Episode 17 of the Bulaq podcast — co-hosted by the Arabist’s Ursula Lindsey and ArabLit founder M. Lynx Qualey, and produced by the Arabist’s Issandr Amrani — featured a talk with architect Karl Sharro, talking about the debut book of his alter-ego, the Phoenician-Assyrian-Arab satirist and cartoonist Karl ReMarks:

ReMarks’ new book, And then God Created the Middle East and Said ‘Let There Be Breaking Newsis forthcoming July 9, and Sharro/ReMarks talks about how the title of the book was truncated; how he became a twitter luminary; and his epic twitter battle with Nassim Nicholas Taleb, among other things.

After that, the discussion moved to Boyd Tonkin’s The 100 Best Novels in Translation, which was released June 21. The two Arabic novels that made the list were, predictably, Tayeb Salih’s Season of Migration to the North, translated by Denys Johnson-Davies, and Naguib Mahfouz’s Cairo Trilogy, translated by William Maynard Hutchins, Olive E. Kenny, Lorne M. Kenny, and Angele Botros Samaan. Most of the criticism of the book has focused, indeed, on the predictability of the choices, and how women’s and non-European voices have been largely left out of the “Best 100.” Even the inclusion of these two books seems perfunctory, and the high praise for the translations (even the Hutchins/Kenny/Kenny/Samaan translation famously co-edited by Jacqueline Onassis) out of place.

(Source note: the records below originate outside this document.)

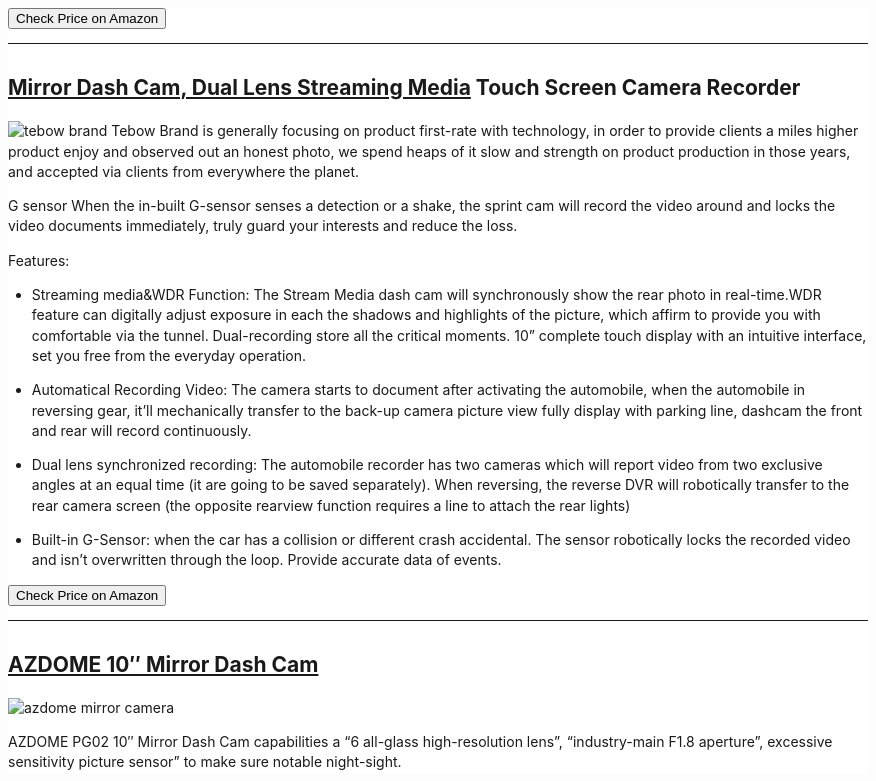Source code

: 
  
  

<a href= "https://amzn.to/3LyMEaB"> <button> Check Price on Amazon</button> </a>

----------

## [Mirror Dash Cam, Dual Lens Streaming Media](https://amzn.to/3LhHwHz) Touch Screen Camera Recorder

![tebow brand](https://m.media-amazon.com/images/I/71BHuLj6wML._AC_SL1500_.jpg)
Tebow Brand is generally focusing on product first-rate with technology, in order to provide clients a miles higher product enjoy and observed out an honest photo, we spend heaps of it slow and strength on product production in those years, and accepted via clients from everywhere the planet.

G sensor When the in-built G-sensor senses a detection or a shake, the sprint cam will record the video around and locks the video documents immediately, truly guard your interests and reduce the loss.

Features:

-   Streaming media&WDR Function: The Stream Media dash cam will synchronously show the rear photo in real-time.WDR feature can digitally adjust exposure in each the shadows and highlights of the picture, which affirm to provide you with comfortable via the tunnel. Dual-recording store all the critical moments. 10” complete touch display with an intuitive interface, set you free from the everyday operation.
    
-   Automatical Recording Video: The camera starts to document after activating the automobile, when the automobile in reversing gear, it’ll mechanically transfer to the back-up camera picture view fully display with parking line, dashcam the front and rear will record continuously.
    

-   Dual lens synchronized recording: The automobile recorder has two cameras which will report video from two exclusive angles at an equal time (it are going to be saved separately). When reversing, the reverse DVR will robotically transfer to the rear camera screen (the opposite rearview function requires a line to attach the rear lights)
    
-   Built-in G-Sensor: when the car has a collision or different crash accidental. The sensor robotically locks the recorded video and isn’t overwritten through the loop. Provide accurate data of events.
    

  
  

<a href= "https://amzn.to/3LhHwHz"> <button> Check Price on Amazon</button> </a>

----------

## [AZDOME 10″ Mirror Dash Cam](https://amzn.to/3S1YKLq) 

  
![azdome mirror camera](https://m.media-amazon.com/images/I/71izmVGQBNL._AC_SL1500_.jpg)

  

AZDOME PG02 10″ Mirror Dash Cam capabilities a “6 all-glass high-resolution lens”, “industry-main F1.8 aperture”, excessive sensitivity picture sensor” to make sure notable night-sight.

Certainly these two works can hold their own in a “Best 100” — although MLQ expressed her preference for Humphrey Davies’ re-translation of Midaq Alley, if we were to be choosing a Mahfouz — but they tell us nothing more than we can already discover by going to google and searching for “best Arabic novels.”

The last topic of discussion was Amazon’s kindle embrace (at long last) of Arabic novels, which seem to be working quite well, and with a respectable font to boot.